Some expect the rate of such sales to increase as the expiration date for the tax discount approaches. “In the land of entrepreneurially-owned and family-owned businesses, people are very sensitive to changes in the tax code that might disadvantage them later, and I think you’ll see people leaping to sell now for that reason,” said Houlhan Lokey’s Abelow.

Buyout shops also have a motivation to sell. The two-year lull in the exit market has hurt the time-sensitive internal rates of return on a number of LBO funds. Moreover, firms looking to hit the fundraising market in the near future want to give distribution-starved LPs some incentive to re-up.

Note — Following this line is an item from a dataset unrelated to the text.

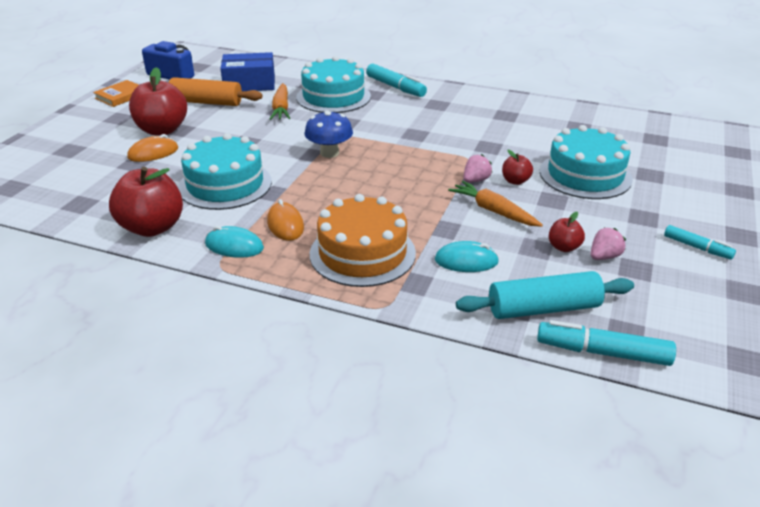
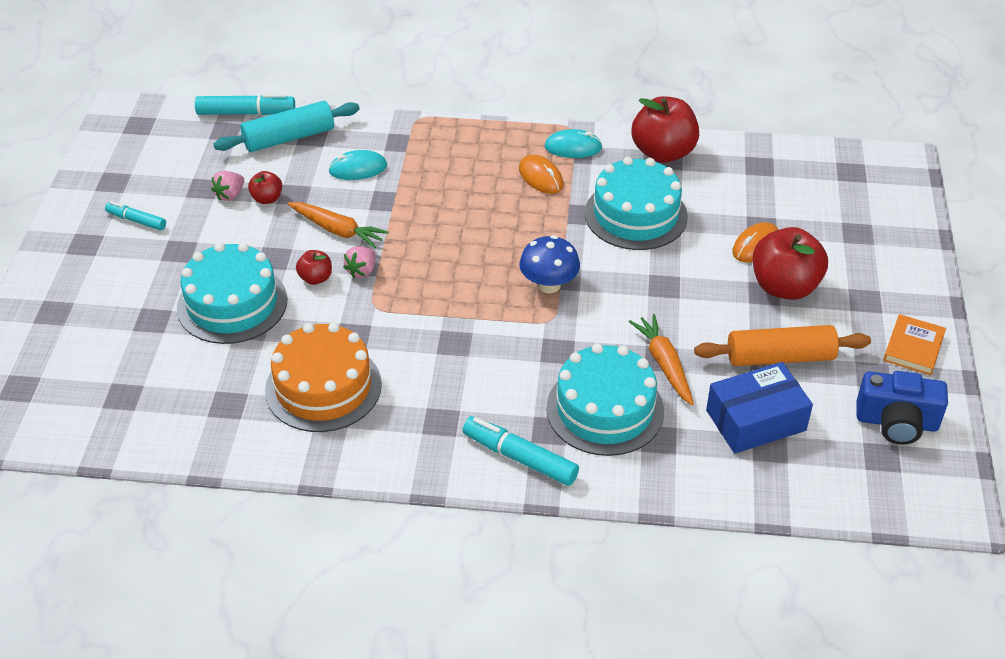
camera: 165 degrees right, 10 degrees up
orange cake [310,194,416,287] -> orange cake moved to [265,323,382,432]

The improving economy could also send more companies to the auction block in 2010. Several investment banks, including Harris Williams & Co. and Lincoln International, have been tapped by sellers to initiate auction processes for their companies once the economy improves, professionals from those firms told Buyouts.

According to the most recent data from the U.S. Department of Commerce, gross domestic product rose at an annual rate of 2.8 percent in the third quarter of 2009 compared to a decrease of 0.7 percent in the second quarter. If the economy continues to improve, it’s likely that sellers that made it through the storm will want to take some money off the table.

Incentives abound to act on the buy-side as well. Between the record-breaking fundraising years of 2007 and 2008, U.S. LBO firms raised well north of $500 billion, according to Buyouts, and have had scant opportunity to put that capital to work. At mid-year 2009, there was approximately $400 billion of overhang, or un-invested capital, in the U.S. private equity market, according to the alliance of Merger & Acquisition Advisors and PitchBook Data Inc.

Just where the supply-demand balance will end up remains to be seen. But a lot of money chasing the same deals never bodes well for pricing.